Now is not the time to rehash the horrible things that Yale faculty and administrators said about the ROTC program, soldiers, or the ideals of the military at the time. Few if any of these people remain at the school, and I would venture that only a tiny minority of the students, faculty and administrators who supported this ban were doing so for the same reasons it was initiated.
That said, the cause of the ban is something that must inform how one looks at the ban’s continued existence, especially now that Don’t Ask, Don’t Tell has been repealed and even Harvard will be permitting ROTC onto campus. This ban was not born of openness, it was not born of a desire for equal rights for homosexuals — it was born of the kind of anti-military hatred that most people of this generation cannot even begin to fathom — of spitting on returning soldiers, of draft protests, of “baby killer” chants. It is somewhat novel to consider that DADT even became the justification for the ban’s existence, given that DADT’s implementation was in fact a liberalization of the military’s policy on homosexual rights, and that policy was not at all a factor in the ban’s original creation.

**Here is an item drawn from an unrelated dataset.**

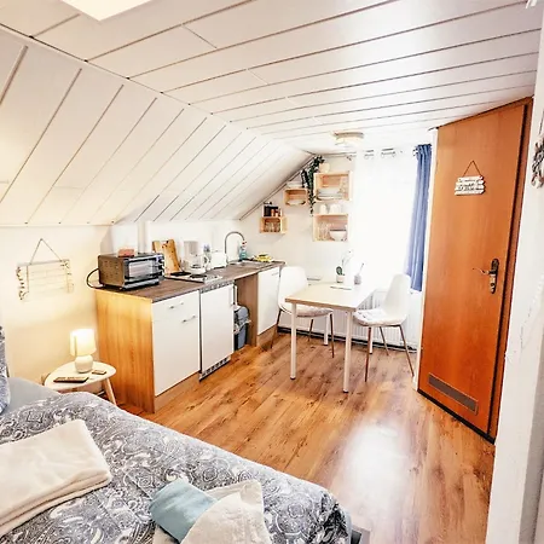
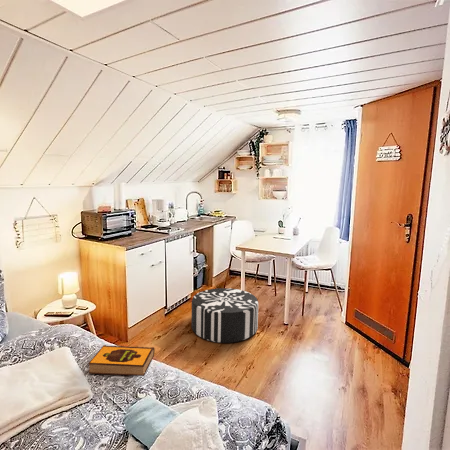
+ hardback book [87,344,156,377]
+ pouf [191,287,259,344]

It is this original issue that makes the remaining Yale veterans question the University’s laggard response to the DADT repeal. Why is this being studied and simply “discuss[ed]”? Why is the administration not supporting the idea of populating one of America’s most important institutions with the type of principled, intelligent leaders that Yale has been producing for generations? Further, why is it denying Yale students the chance to serve their country in the military without having to leave campus?
The simple fact is that one can conceive of ROTC not wanting to move any of their programs in Connecticut to Yale University, given the great unknown that surrounds it. Most of Connecticut’s cadets come from either the University of Connecticut or Sacred Heart University, and relocating in the hope of drawing Ivy grads could be a huge and costly gamble. So why does Yale wait for the other side? Why has it not taken a single action to reflect the widespread campus support for bringing back ROTC? Simply put — why must we wait for ROTC to make the decision that they want to come to Yale before we welcome them?

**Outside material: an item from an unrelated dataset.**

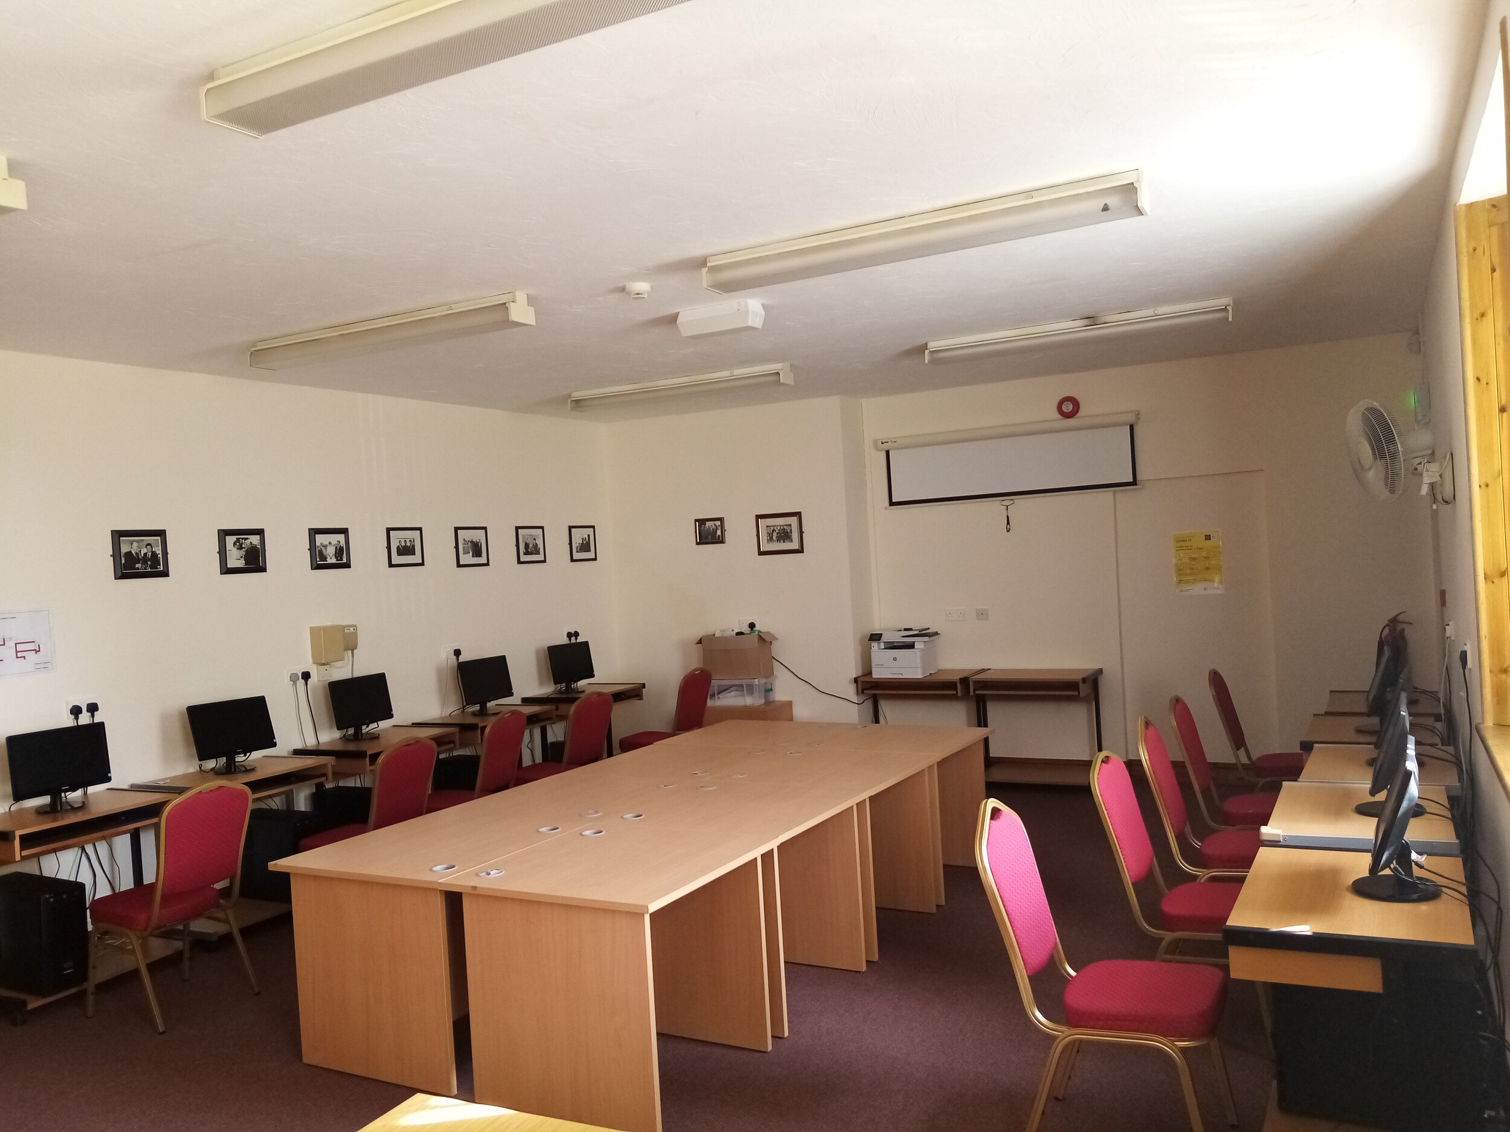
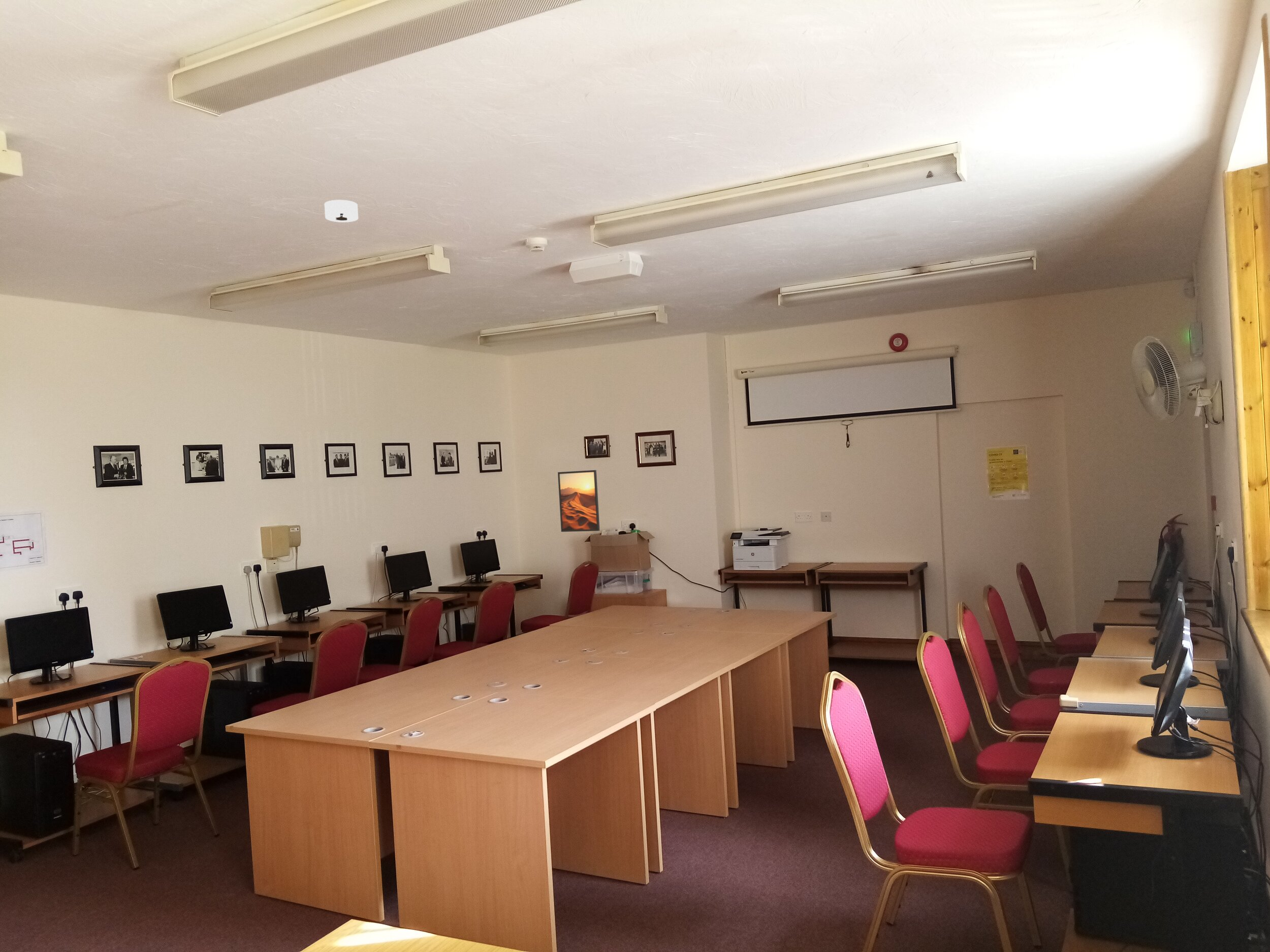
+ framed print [557,470,600,532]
+ smoke detector [324,200,359,223]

Here are the actions that Yale can and, frankly, must take to show that it is serious about lifting this ban. First, the Yale Corporation must issue a resolution expressly rescinding its ROTC ban, and officially opening its doors to ROTC should it choose to move to the campus. Second, the Corporation and the College should immediately announce that any Yale students who take ROTC courses at another university will begin to receive full credit for the courses as unrestricted electives towards their degree program. This is the largest impediment to establishing any larger number of cadets on campus, as no Ivy League student wants to take an additional class each semester and receive zero course credit for it. Finally, Yale must actively request, and explicitly authorize, that the Connecticut ROTC programs begin regular recruitment activities on campus — an activity still prevented by the ban on ROTC.

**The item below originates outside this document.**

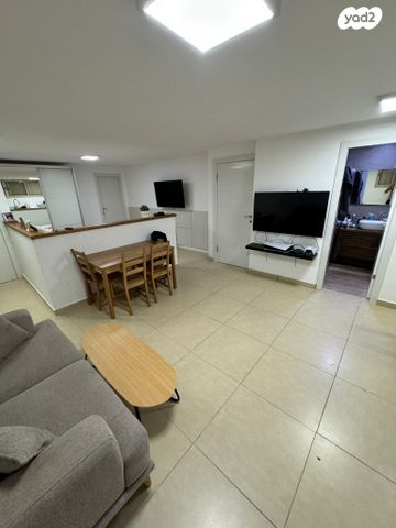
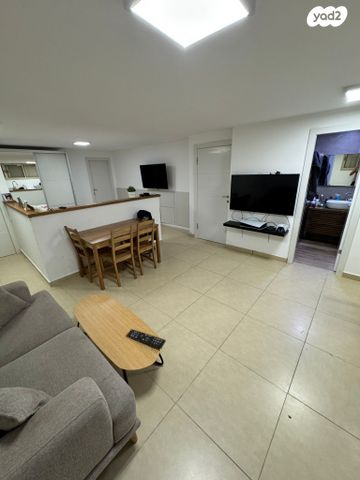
+ remote control [125,328,167,350]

There can be no more excuses, no waiting for the next reason to continue this counterproductive and now irrational ban. No more waiting, no more negotiations, no more discussions. I say to President Levin: take action. End this disservice to our great nation, to Yale’s own students and reputation, and to the hundreds of Yale men and women who have given their lives in defense of this country and whose names are memorialized in Woolsey Hall. Continued delay can only lead patriotic alumni and students, and the nation at large, to assume that the original reasons for this ban’s implementation play a larger part in the mind of the administration than we had previously given them credit for, and that would be a sad conclusion indeed.
Christopher Day is a 2007 graduate of Jonathan Edwards College. He was commissioned in the United States Army as a Distinguished Military Graduate of the Connecticut ROTC program and is a combat veteran of both the Iraq and Afghanistan Wars.